Even if some of that was paranoia, I knew how he felt. Or should I say I presumed to know how he felt? Being short and coming from the Knolls had made me into an outsider of sorts, too. But I was strictly a tourist. There was a French saying I’d picked up from a Graham Greene novel — “Embrace your fate.” I was pretty sure mine was a whole lot easier to embrace than poor Ray’s. He had to live his out every second of every moment when another human eye was on him.
“So who is it you want to see?”
“De Ruse.”
He laughed. “Man, you picked just about the meanest son of a bitch in the whole wolf pack. De Ruse. You sure you want to talk to him?”
“Yeah.”
“You packin’?”
“I’ve got my old .45 in the glove compartment.”
“Maybe you should transfer it to your coat. One of the guys who’s still servin’ time is his brother.”
“Good thing I’m a mean son of a bitch myself, huh?”
He laughed again. “I don’t know about mean. Crazy might be closer.”
He adjusted his crutch and said, “You sure?”
“I’m sure.”
When the door opened, a hurricane of dank smells violated the soft, sunny afternoon. Smoke, beer, whiskey, marijuana, and a toilet that the UN might cite as a weapon of mass destruction.
De Ruse came right out.
The muscles in his arms rippled like crawling snakes.

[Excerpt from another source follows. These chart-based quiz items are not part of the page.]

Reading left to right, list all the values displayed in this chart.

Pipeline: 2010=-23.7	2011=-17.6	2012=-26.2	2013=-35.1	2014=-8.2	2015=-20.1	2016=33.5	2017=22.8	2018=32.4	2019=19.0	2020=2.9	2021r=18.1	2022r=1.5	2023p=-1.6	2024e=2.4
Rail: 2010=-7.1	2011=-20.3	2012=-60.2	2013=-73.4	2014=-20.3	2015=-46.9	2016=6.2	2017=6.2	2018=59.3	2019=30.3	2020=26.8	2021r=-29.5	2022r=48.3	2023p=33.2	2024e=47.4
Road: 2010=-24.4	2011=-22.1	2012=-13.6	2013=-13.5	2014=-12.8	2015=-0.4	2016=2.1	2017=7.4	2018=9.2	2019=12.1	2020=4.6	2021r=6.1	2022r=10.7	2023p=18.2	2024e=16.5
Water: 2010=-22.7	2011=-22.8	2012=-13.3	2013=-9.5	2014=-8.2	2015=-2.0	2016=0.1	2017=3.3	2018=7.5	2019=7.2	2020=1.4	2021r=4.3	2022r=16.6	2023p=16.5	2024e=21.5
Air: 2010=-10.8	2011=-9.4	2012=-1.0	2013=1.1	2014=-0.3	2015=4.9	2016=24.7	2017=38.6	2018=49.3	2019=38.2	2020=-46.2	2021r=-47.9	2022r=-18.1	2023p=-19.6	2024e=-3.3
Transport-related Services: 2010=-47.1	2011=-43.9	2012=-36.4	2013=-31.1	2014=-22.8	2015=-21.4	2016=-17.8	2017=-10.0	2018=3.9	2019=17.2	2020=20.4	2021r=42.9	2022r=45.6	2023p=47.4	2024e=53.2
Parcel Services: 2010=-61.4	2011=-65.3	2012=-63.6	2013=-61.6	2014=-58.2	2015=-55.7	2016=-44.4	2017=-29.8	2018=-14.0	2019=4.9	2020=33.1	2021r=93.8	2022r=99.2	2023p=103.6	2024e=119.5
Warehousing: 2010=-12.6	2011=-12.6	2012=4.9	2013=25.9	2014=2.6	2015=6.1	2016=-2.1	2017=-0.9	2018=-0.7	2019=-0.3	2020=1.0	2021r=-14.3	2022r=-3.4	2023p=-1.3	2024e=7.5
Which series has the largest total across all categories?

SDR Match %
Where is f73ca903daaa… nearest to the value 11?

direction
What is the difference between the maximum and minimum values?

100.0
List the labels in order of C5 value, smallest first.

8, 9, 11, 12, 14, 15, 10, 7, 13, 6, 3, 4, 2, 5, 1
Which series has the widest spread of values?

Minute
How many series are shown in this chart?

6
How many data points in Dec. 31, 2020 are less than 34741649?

His green eyes gleamed with enormous malice.
He was alone.
He didn’t need anybody else.
He was strutting.
With his big loop earring and his bare chest and his red Indian-style bandana around his blond head, he looked like somebody who’d give Spiderman a whole raft of shit, Spidey being the only comic book I still read.
He threw the right hand from at least a foot and a half away. Given his short legs, just throwing it should have knocked him off balance. It didn’t. And traveling such a distance, and it being only one punch, its power should have been cut at least in half. It wasn’t.
There was quick, sharp, overwhelming pain, and then there was nothing.
I woke up sometime later with my wrists bound up in the necktie I’d been wearing and the rest of the tie wrapped around the rear bumper of my ragtop.
De Ruse was dragging me around the dusty lot of the Iron Cross to the great and abiding amusement of maybe twenty Road Devils.
The Road Devilettes, or whatever you called them, laughed especially hard. I knew right then and there that I probably wasn’t ever going to sleep with any of them, much as that was to be desired, with their beehive hairdos and witches’ brew cackles.